═══ Provided data ═══
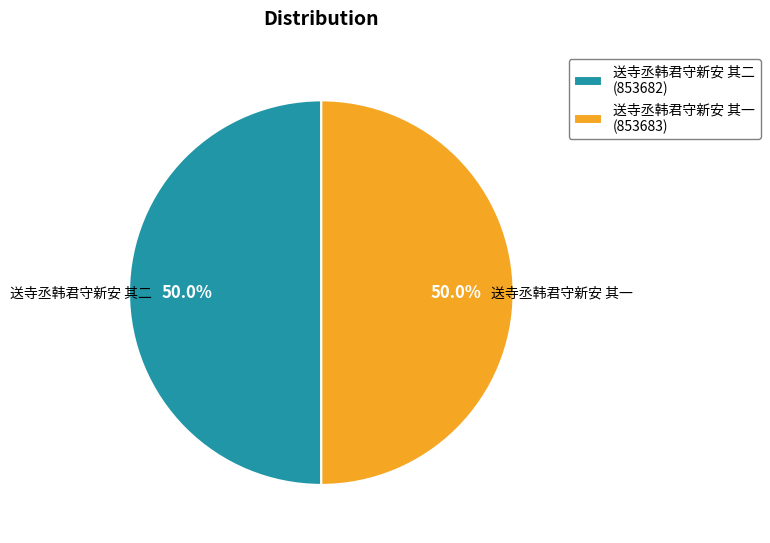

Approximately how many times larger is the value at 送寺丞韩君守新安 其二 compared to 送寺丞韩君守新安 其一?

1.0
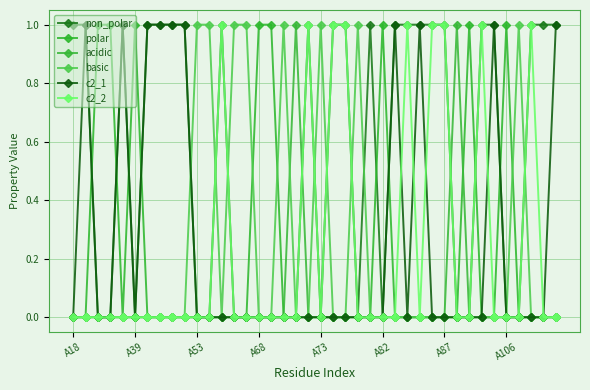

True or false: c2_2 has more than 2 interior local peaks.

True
═══
═══ Provided data ═══
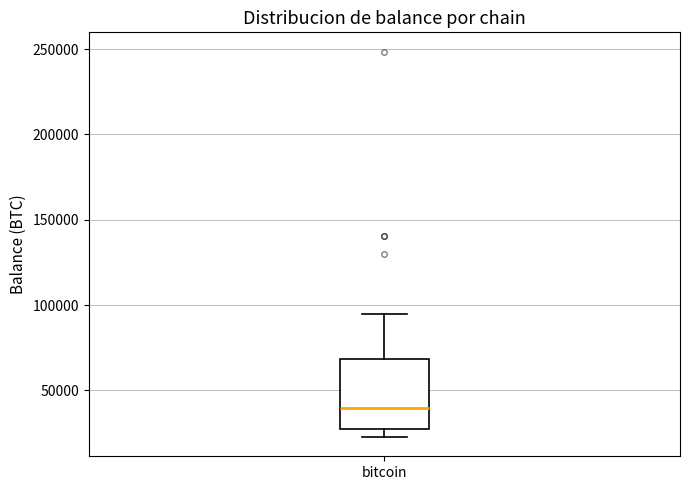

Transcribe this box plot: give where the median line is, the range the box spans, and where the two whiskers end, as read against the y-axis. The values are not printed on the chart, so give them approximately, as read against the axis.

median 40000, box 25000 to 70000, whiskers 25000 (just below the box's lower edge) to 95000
═══
═══ Provided data ═══
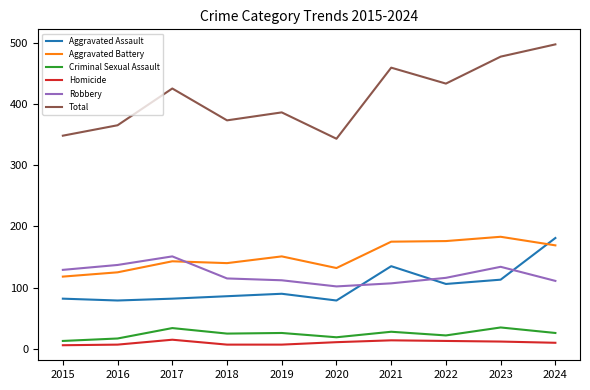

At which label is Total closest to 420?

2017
═══
### Written task
Could you switch "larger" to "greater" in the listing from the line with "Approximately how many" up to and including the line with "True or false: c2_2", changing nothing else and leaving out the pictures?

### Answer
Approximately how many times greater is the value at 送寺丞韩君守新安 其二 compared to 送寺丞韩君守新安 其一?

1.0

True or false: c2_2 has more than 2 interior local peaks.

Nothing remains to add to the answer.